In 1996, Hanna Heath, an Australian rare-book expert, is offered the job of a lifetime: analysis and conservation of the famed Sarajevo Haggadah, which has been rescued from Serb shelling during the Bosnian war. Priceless and beautiful, the book is one of the earliest Jewish volumes ever to be illuminated with images. When Hanna, a caustic loner with a passion for her work, discovers a series of tiny artifacts in its ancient binding--an insect wing fragment, wine stains, salt crystals, a white hair--she begins to unlock the book's mysteries. The reader is ushered into an exquisitely detailed and atmospheric past, tracing the book's journey from its salvation back to its creation.
In Bosnia during World War II, a Muslim risks his life to protect it from the Nazis. In the hedonistic salons of fin-de-siècle Vienna, the book becomes a pawn in the struggle against the city's rising antisemitism. In inquisition-era Venice, a Catholic priest saves it from burning. In Barcelona in 1492, the scribe who wrote the text sees his family destroyed by the agonies of enforced exile. And in Seville in 1480, the reason for the Haggadah's extraordinary illuminations is finally disclosed. Hanna's investigation unexpectedly plunges her into the intrigues of fine art forgers and ultra-nationalist fanatics. Her experiences will test her belief in herself and the man she has come to love.
Pages: 372 (Hardcover)
Rating: 9.5 out of 10
I finished the book almost 27 days ago (according to goodreads) and I am still enthralled with it. This was one of the best books I read this year and I am giving it as a gift to quite a few people during the holiday season. In addition to having interesting and multi-dimensional characters, I learned a lot of history. The book starts in 1996 with Hanna doing a book autopsy to learn more about the journey of the book. As she works to figure out each piece, we go back to a point in history where we learn how that mark or object got into the book.
The characters in the book all experience loss and their relationship with the book symbolizes a bit of connection and a chance at restoration. As a lover of books, I appreciated the high status and sacredness books were given. I also loved that saving the book became a metaphor for saving lives. The book is a Higgadah which is a Jewish holy book; however, Christians and Muslims also risked their lives to save the book.
People of the Book by Geraldine Brooks was the December selection for book club. One of the members of the group HATED the book and I found myself upset. One positive thing about the experience was that I talked much more than I had at any other meeting. In a way, the book helped me find my voice. I was impressed with all of the details. As I wrote in my Sunday Salon post, I had to reread paragraphs a few times because I wanted to make sure that I got everything.
In addition to heavy topics such as religious persecution and relationships, one of the character spends time in Boston. I feel that she captured the flavor of the people here, particularly on the road, very well:
"I took the T from Logan airport to Harvard Square. I hate driving in Boston. It's the traffic that drives me spare, and the absolutely terrible manners of the motorists. Other New Englanders refer to Massachusetts drivers as "Massholes."
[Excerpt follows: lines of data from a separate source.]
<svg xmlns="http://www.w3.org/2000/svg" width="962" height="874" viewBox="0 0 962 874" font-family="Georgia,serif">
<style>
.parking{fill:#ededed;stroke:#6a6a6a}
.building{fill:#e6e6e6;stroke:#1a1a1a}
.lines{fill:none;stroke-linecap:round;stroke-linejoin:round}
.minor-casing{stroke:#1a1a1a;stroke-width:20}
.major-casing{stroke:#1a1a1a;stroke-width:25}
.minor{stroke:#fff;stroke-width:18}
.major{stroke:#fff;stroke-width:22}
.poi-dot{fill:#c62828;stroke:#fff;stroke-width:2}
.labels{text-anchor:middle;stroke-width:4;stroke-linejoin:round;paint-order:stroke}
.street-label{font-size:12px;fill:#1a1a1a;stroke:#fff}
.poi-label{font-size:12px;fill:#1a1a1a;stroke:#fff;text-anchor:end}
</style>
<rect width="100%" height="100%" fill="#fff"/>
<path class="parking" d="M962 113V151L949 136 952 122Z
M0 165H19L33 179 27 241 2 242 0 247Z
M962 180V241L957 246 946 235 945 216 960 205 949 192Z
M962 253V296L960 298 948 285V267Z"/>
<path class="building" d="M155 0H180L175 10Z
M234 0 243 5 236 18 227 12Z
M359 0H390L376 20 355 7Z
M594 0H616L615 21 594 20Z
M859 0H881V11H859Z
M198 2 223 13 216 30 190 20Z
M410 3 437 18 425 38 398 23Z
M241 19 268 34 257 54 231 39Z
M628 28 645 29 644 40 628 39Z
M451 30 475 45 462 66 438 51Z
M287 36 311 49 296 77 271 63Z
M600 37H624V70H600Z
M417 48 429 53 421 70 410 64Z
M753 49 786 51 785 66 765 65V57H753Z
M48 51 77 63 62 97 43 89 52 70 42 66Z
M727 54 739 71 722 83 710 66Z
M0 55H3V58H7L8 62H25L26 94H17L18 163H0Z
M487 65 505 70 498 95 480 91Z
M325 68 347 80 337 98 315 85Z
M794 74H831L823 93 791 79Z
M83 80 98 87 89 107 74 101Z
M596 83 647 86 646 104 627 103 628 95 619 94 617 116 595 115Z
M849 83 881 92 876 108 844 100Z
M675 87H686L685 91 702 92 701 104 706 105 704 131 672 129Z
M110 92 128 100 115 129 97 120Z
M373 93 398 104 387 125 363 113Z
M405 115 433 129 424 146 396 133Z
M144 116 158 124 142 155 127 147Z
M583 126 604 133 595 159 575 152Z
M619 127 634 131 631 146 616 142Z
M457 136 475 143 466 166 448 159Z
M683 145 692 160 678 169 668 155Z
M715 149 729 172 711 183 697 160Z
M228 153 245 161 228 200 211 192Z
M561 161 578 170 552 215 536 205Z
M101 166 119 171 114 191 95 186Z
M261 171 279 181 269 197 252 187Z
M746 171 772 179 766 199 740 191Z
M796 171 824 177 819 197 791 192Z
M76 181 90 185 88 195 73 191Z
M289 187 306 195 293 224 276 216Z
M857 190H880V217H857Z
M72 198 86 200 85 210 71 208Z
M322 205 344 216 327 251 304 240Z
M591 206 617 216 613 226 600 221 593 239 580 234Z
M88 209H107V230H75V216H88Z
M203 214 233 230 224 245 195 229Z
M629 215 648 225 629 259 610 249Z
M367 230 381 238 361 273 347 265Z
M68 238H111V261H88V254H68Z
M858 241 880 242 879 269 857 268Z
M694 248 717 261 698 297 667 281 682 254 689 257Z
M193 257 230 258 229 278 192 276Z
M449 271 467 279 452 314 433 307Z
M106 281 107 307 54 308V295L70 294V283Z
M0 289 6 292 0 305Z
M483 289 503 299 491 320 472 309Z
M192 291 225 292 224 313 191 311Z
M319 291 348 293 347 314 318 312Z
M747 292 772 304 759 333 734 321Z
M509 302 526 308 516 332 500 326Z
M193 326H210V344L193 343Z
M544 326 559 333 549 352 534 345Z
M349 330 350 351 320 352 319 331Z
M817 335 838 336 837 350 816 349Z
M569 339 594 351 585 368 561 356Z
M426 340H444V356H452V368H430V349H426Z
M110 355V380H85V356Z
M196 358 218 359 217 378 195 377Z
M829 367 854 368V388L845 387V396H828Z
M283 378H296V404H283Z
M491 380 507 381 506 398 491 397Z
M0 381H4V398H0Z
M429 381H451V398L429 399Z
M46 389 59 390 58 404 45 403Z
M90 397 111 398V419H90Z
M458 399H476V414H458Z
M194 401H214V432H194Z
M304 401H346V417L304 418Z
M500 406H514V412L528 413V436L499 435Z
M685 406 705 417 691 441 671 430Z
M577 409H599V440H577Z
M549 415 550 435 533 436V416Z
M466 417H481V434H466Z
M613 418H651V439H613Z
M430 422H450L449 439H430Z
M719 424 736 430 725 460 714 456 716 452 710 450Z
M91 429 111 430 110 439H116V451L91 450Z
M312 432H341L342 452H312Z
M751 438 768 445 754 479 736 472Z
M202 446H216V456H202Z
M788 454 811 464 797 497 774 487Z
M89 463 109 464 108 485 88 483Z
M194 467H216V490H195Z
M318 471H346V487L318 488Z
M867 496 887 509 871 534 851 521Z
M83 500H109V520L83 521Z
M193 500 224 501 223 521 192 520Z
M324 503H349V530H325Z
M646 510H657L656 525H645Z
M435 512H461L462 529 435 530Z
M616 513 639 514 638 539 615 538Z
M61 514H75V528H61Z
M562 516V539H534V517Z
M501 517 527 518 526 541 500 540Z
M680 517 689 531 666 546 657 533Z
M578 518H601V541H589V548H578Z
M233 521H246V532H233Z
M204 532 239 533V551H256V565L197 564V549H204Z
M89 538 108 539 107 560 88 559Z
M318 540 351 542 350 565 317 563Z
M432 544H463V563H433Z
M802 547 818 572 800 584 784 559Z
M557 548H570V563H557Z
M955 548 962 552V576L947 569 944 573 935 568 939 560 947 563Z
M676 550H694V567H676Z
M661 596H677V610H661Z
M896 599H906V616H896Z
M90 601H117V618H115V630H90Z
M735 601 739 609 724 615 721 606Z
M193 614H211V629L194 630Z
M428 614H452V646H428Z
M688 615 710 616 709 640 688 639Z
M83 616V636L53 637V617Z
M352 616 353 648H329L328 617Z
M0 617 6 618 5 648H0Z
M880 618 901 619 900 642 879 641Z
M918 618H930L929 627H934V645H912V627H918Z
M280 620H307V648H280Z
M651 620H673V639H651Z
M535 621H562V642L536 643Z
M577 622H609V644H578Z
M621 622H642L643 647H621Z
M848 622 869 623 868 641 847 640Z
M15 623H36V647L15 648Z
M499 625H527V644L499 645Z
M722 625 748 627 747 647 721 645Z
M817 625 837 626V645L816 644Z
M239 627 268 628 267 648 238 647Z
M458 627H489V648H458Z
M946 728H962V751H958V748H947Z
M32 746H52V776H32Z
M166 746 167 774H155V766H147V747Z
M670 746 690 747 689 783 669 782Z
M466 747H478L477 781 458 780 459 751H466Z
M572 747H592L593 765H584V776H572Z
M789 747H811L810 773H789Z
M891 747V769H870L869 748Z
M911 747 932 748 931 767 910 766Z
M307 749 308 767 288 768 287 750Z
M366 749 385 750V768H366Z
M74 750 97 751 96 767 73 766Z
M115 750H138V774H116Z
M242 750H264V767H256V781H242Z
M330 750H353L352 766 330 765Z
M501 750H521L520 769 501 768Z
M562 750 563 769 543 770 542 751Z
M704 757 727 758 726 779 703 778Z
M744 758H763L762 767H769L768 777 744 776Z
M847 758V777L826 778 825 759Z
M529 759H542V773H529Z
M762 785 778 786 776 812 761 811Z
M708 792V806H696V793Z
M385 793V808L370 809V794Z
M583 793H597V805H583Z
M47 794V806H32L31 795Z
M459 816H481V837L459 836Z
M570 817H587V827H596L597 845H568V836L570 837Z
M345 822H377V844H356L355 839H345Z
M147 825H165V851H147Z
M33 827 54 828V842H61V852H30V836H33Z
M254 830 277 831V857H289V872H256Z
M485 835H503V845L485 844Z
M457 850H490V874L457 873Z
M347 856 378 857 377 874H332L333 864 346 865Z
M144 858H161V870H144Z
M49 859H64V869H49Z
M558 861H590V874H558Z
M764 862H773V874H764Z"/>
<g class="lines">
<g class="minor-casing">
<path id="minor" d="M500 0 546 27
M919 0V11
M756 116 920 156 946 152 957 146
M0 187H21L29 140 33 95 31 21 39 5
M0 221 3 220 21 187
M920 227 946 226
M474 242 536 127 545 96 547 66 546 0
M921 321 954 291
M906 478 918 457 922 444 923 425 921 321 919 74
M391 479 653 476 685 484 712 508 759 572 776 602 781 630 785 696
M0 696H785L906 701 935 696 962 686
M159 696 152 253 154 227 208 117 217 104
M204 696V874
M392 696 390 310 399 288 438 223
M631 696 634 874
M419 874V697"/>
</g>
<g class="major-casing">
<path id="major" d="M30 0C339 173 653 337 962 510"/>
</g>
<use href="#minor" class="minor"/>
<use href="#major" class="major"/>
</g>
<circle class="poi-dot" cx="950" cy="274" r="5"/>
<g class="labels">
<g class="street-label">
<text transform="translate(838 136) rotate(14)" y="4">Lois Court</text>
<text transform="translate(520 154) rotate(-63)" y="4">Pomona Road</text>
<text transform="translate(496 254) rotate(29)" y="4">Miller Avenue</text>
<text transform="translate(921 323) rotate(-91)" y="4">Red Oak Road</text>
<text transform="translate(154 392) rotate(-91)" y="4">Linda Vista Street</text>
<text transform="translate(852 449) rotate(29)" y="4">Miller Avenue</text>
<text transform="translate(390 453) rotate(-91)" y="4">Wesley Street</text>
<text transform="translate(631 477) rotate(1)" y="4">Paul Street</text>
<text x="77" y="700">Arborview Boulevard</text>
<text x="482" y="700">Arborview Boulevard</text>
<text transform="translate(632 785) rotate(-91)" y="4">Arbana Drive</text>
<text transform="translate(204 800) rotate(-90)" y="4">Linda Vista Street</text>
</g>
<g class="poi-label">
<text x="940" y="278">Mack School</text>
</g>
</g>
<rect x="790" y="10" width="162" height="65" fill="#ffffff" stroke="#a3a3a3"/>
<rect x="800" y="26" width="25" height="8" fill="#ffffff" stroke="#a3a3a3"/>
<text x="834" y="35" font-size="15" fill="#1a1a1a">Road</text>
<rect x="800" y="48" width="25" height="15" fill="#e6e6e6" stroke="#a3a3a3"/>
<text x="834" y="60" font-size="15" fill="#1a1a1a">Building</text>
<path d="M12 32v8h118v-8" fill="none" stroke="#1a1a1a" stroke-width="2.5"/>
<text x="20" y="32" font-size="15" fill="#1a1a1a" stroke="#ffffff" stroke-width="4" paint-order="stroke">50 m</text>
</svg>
The terrible manners of the motorists is such a delicate way of saying that people on the roads of MA are rude!! I brought the quote up in book club and was happy to realize that other people who had lived here much longer than me felt the same way.
In book group a couple of people did not like the story of line of Hanna. She is the rare-book expert whose story centralizes what we learn about the book and its path. I enjoyed reading about her crisis with her relationship with her mother, her challenge with her career choice, and trying to regain her confidence with her career. She also struggles with having healthy intimate relationships. From a structural standpoint, all of those themes are reflected in other people's stories and journies in the book. I liked Hanna because she was struggling with things that many people, particularly women do: how to balance life and work. How to make people understand what is it about your work that gives you passion. How to be both independent and connected to a family.
I am counting the book towards two challenges:
Women Unbound: There are several strong female characters who are struggling to find their place in a field and world dominated by men. Even though I did not discuss it above, several female characters struggle with their sexuality being used as a means of oppression.
Orbis Terrarum: The author was born in Australia.